What part of the Yucca do you use for the hearth board and spindle?


----------



## RBM (Mar 24, 2014)

7 point said:


> What part of the Yucca do you use for the hearth board and spindle?



The base of the Yucca stalk (Adam's Needle common name or Yucca filamentosa botanical name) is wider so I go for that as my fireboard, then try to find as straight a section of an upper stalk that I can find for the spindle. If you can't find a straight enough section for the spindle then try to use another straight stalk and splice in a short straight section of Yucca for the tip.


----------



## 7 point (Apr 19, 2014)

I got A piece of yucca today I cut out A hearth board and A spindle but its really wet inside should I have let it dry out before cutting it?


----------



## RBM (Apr 19, 2014)

7 point said:


> I got A piece of yucca today I cut out A hearth board and A spindle but its really wet inside should I have let it dry out before cutting it?

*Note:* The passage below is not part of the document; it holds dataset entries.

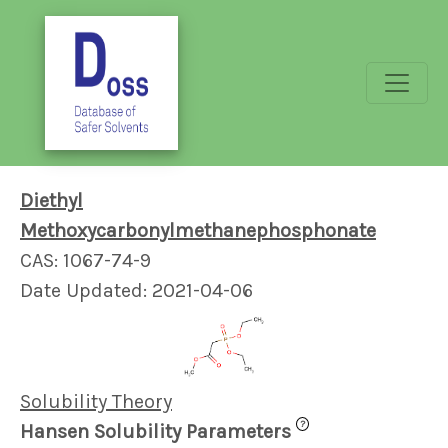
Diethyl
Methoxycarbonylmethanephosphonate
CAS: 1067-74-9
Date Updated: 2021-04-06
Solubility Theory
?
Hansen Solubility Parameters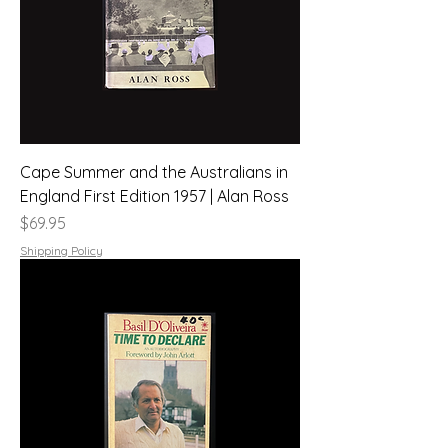
Cape Summer and the Australians in
England First Edition 1957 | Alan Ross
Price
$69.95
Shipping Policy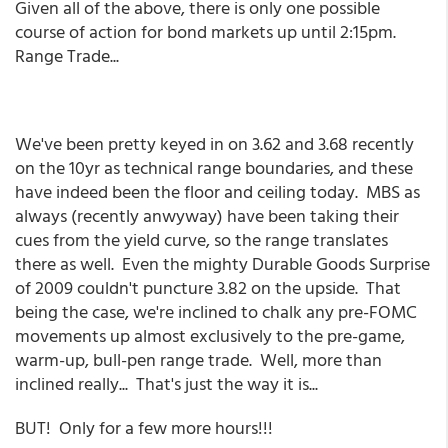
Given all of the above, there is only one possible
course of action for bond markets up until 2:15pm.
Range Trade...
We've been pretty keyed in on 3.62 and 3.68 recently
on the 10yr as technical range boundaries, and these
have indeed been the floor and ceiling today. MBS as
always (recently anwyway) have been taking their
cues from the yield curve, so the range translates
there as well. Even the mighty Durable Goods Surprise
of 2009 couldn't puncture 3.82 on the upside. That
being the case, we're inclined to chalk any pre-FOMC
movements up almost exclusively to the pre-game,
warm-up, bull-pen range trade. Well, more than
inclined really... That's just the way it is...
BUT! Only for a few more hours!!!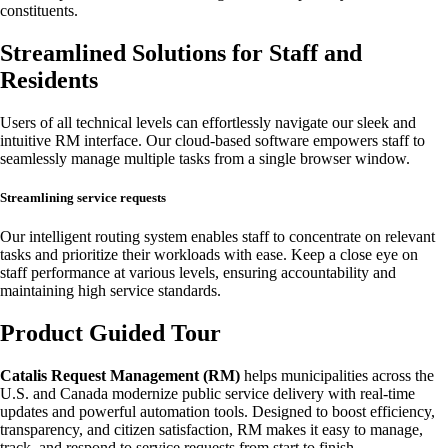
constituents.
Streamlined Solutions for Staff and
Residents
Users of all technical levels can effortlessly navigate our sleek and
intuitive RM interface. Our cloud-based software empowers staff to
seamlessly manage multiple tasks from a single browser window.
Streamlining service requests
Our intelligent routing system enables staff to concentrate on relevant
tasks and prioritize their workloads with ease. Keep a close eye on
staff performance at various levels, ensuring accountability and
maintaining high service standards.
Product Guided Tour
Catalis Request Management (RM)
helps municipalities across the
U.S. and Canada modernize public service delivery with real-time
updates and powerful automation tools. Designed to boost efficiency,
transparency, and citizen satisfaction, RM makes it easy to manage,
track, and respond to service requests from start to finish.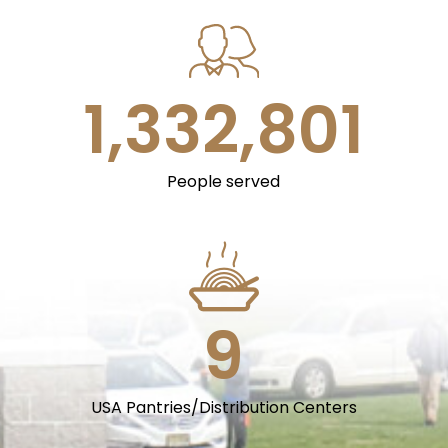
1,333,000
People served
9
USA Pantries/Distribution Centers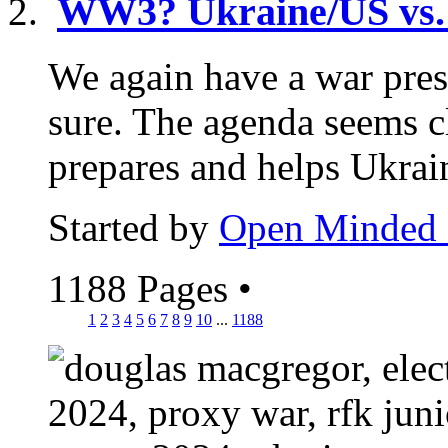
WW3? Ukraine/US vs.
We again have a war pres
sure. The agenda seems 
prepares and helps Ukrain
Started by
Open Minded
1188 Pages
•
1
2
3
4
5
6
7
8
9
10
...
1188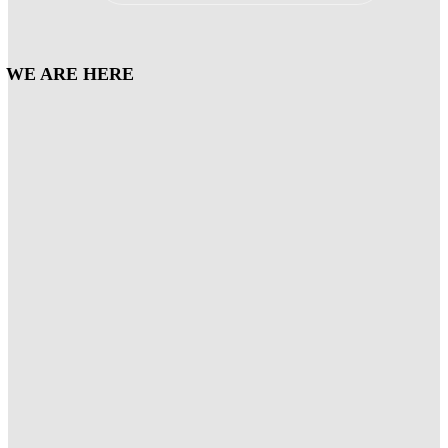
WE ARE HERE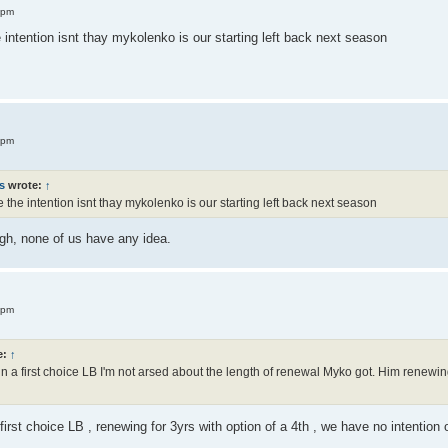
 pm
intention isnt thay mykolenko is our starting left back next season
 pm
s
wrote:
↑
the intention isnt thay mykolenko is our starting left back next season
gh, none of us have any idea.
 pm
e:
↑
n a first choice LB I'm not arsed about the length of renewal Myko got. Him renewing
rst choice LB , renewing for 3yrs with option of a 4th , we have no intention of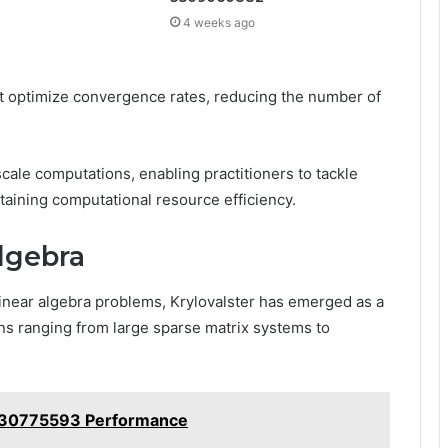
4 weeks ago
t optimize convergence rates, reducing the number of
cale computations, enabling practitioners to tackle
aining computational resource efficiency.
Algebra
linear algebra problems, Krylovalster has emerged as a
ions ranging from large sparse matrix systems to
 630775593 Performance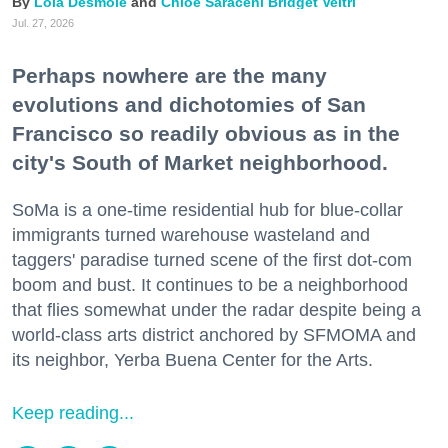
Lola Desmole
Chloe Saraceni
Bridget Veltri
Jul. 27, 2026
Perhaps nowhere are the many
evolutions and dichotomies of San
Francisco so readily obvious as in the
city's South of Market neighborhood.
SoMa is a one-time residential hub for blue-collar
immigrants turned warehouse wasteland and
taggers' paradise turned scene of the first dot-com
boom and bust. It continues to be a neighborhood
that flies somewhat under the radar despite being a
world-class arts district anchored by SFMOMA and
its neighbor, Yerba Buena Center for the Arts.
Keep reading...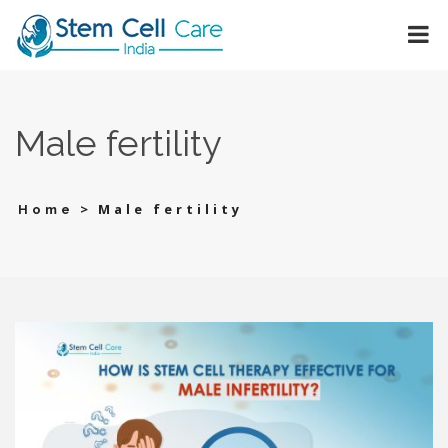
Male fertility
>
Male fertility
Home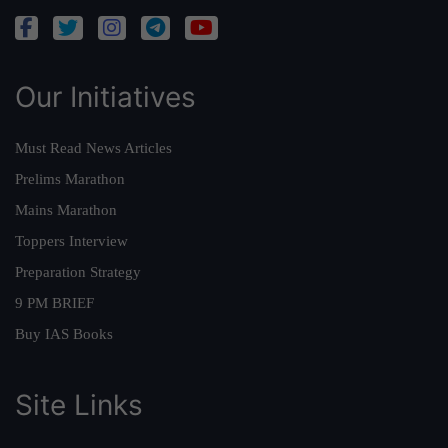
Our Initiatives
Must Read News Articles
Prelims Marathon
Mains Marathon
Toppers Interview
Preparation Strategy
9 PM BRIEF
Buy IAS Books
Site Links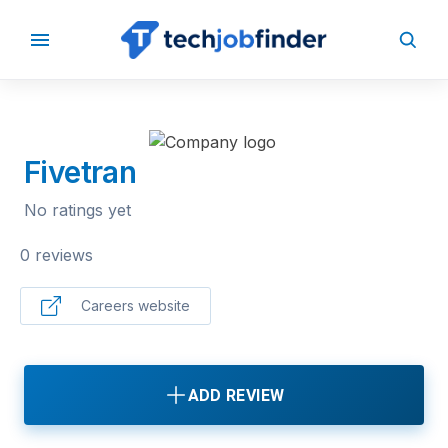
BACK TO COMPANIES
Fivetran
No ratings yet
0 reviews
Careers website
ADD REVIEW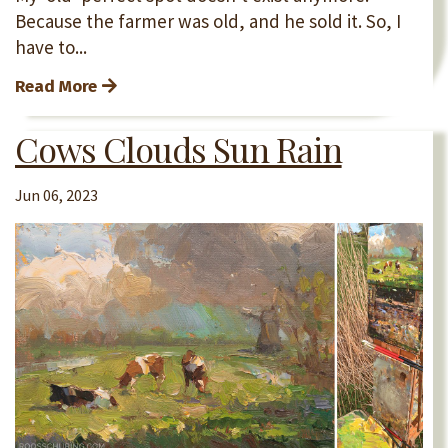
Because the farmer was old, and he sold it. So, I
have to...
Read More
Cows Clouds Sun Rain
Jun 06, 2023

No. I don't think it will matter if its just water in the dead woody stalk. I would just make sure its dry before I start spinning. Make sure the stalk wood is solid and you should be good to go.


----------



## 7 point (Apr 20, 2014)

It was green when I got it someone on my street cut a yucca out and it was out by the street so I got the stalk should I have let it dry out?


----------



## RBM (Apr 20, 2014)

7 point said:


> It was green when I got it someone on my street cut a yucca out and it was out by the street so I got the stalk should I have let it dry out?

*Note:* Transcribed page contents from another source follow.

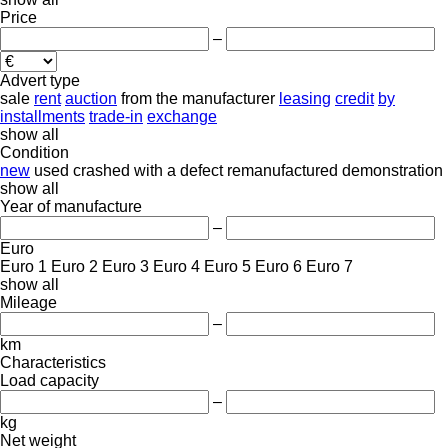
Price
–
Advert type
sale
rent
auction
from the manufacturer
leasing
credit
by
installments
trade-in
exchange
show all
Condition
new
used
crashed
with a defect
remanufactured
demonstration
show all
Year of manufacture
–
Euro
Euro 1
Euro 2
Euro 3
Euro 4
Euro 5
Euro 6
Euro 7
show all
Mileage
–
km
Characteristics
Load capacity
–
kg
Net weight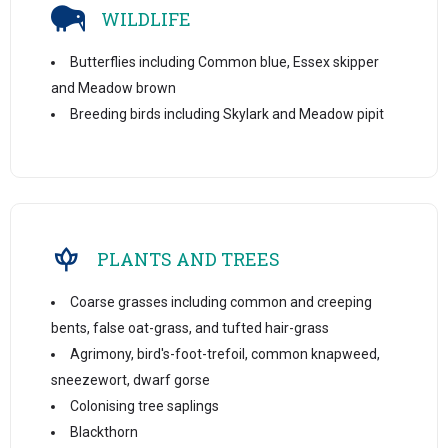
WILDLIFE
Butterflies including Common blue, Essex skipper
and Meadow brown
Breeding birds including Skylark and Meadow pipit
PLANTS AND TREES
Coarse grasses including common and creeping
bents, false oat-grass, and tufted hair-grass
Agrimony, bird's-foot-trefoil, common knapweed,
sneezewort, dwarf gorse
Colonising tree saplings
Blackthorn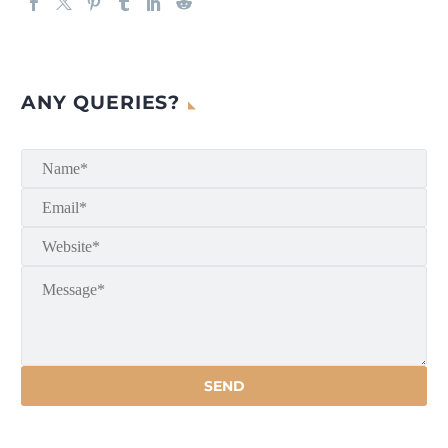
ANY QUERIES?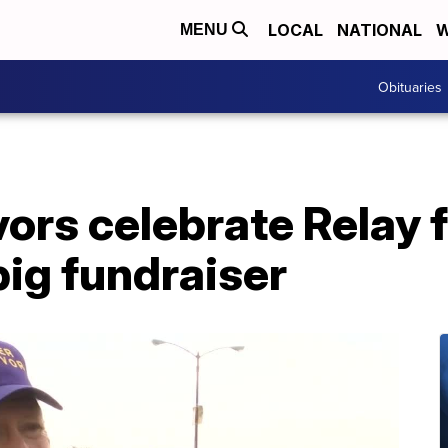
LOCAL
NATIONAL
W
MENU
Obituaries
ors celebrate Relay fo
big fundraiser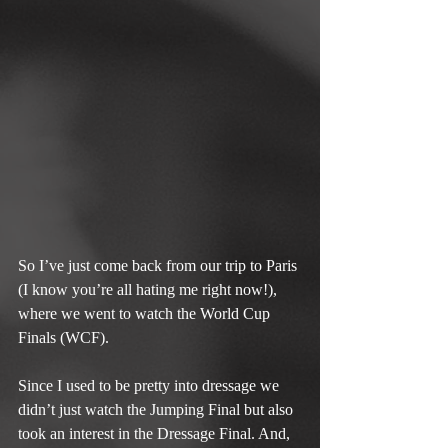
So I’ve just come back from our trip to Paris 
(I know you’re all hating me right now!), 
where we went to watch the World Cup 
Finals (WCF).
Since I used to be pretty into dressage we 
didn’t just watch the Jumping Final but also 
took an interest in the Dressage Final. And, 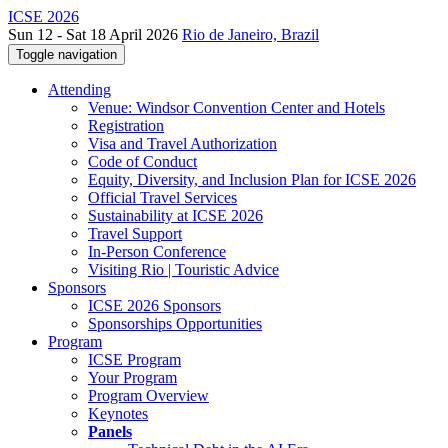
ICSE 2026
Sun 12 - Sat 18 April 2026
Rio de Janeiro, Brazil
Toggle navigation
Attending
Venue: Windsor Convention Center and Hotels
Registration
Visa and Travel Authorization
Code of Conduct
Equity, Diversity, and Inclusion Plan for ICSE 2026
Official Travel Services
Sustainability at ICSE 2026
Travel Support
In-Person Conference
Visiting Rio | Touristic Advice
Sponsors
ICSE 2026 Sponsors
Sponsorships Opportunities
Program
ICSE Program
Your Program
Program Overview
Keynotes
Panels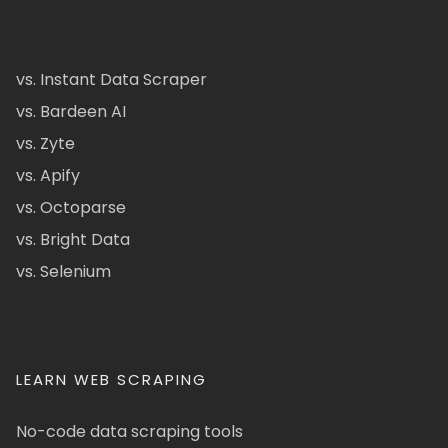
vs. Instant Data Scraper
vs. Bardeen AI
vs. Zyte
vs. Apify
vs. Octoparse
vs. Bright Data
vs. Selenium
LEARN WEB SCRAPING
No-code data scraping tools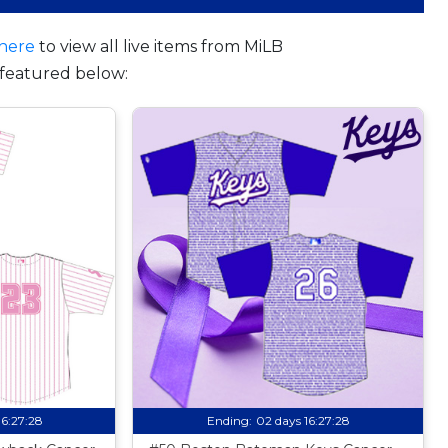
here
to view all live items from MiLB
featured below:
16:27:27
Ending:
02 days 16:27:27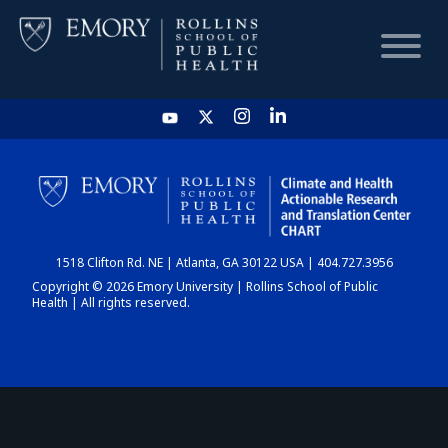
HOME
CHART
1518 Clifton Rd. NE | Atlanta, GA 30122 USA | 404.727.3956
DASHBOARD
Copyright © 2026 Emory University | Rollins School of Public
Health | All rights reserved.
NEWS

Oh, a green stalk. I only harvest them when they have gone woody so I don't know about green stalks. I just know it needs to go woody or be woody. You might have to wait a while for it to dry out and turn woody before using it. It needs to be solid.


----------



## Trefer (Apr 20, 2014)

Best if you can harvest your flower stalks later in the season after the flowers are gone and the seed heads are there.....I like to wait until at least the top half of the stalk has already turned brown.  That means it has died and mostly dried and pretty well 'wood-i-fied' (hardened up enough to maintain its integrity during the firemaking process).   Sometimes if you wait too late into the fall/winter to harvest the stalks they'll pretty much be full of little holes where beetles have bored in and laid eggs....The little larvae are pretty greasy and can put a stop to any good friction once you drill into one! Good luck


----------



## Nugefan (Apr 24, 2014)

Trefer said:


> The little larvae are pretty greasy and can put a stop to any good friction once you drill into one! Good luck



    and can make you look like a real dummy at a demo ....


----------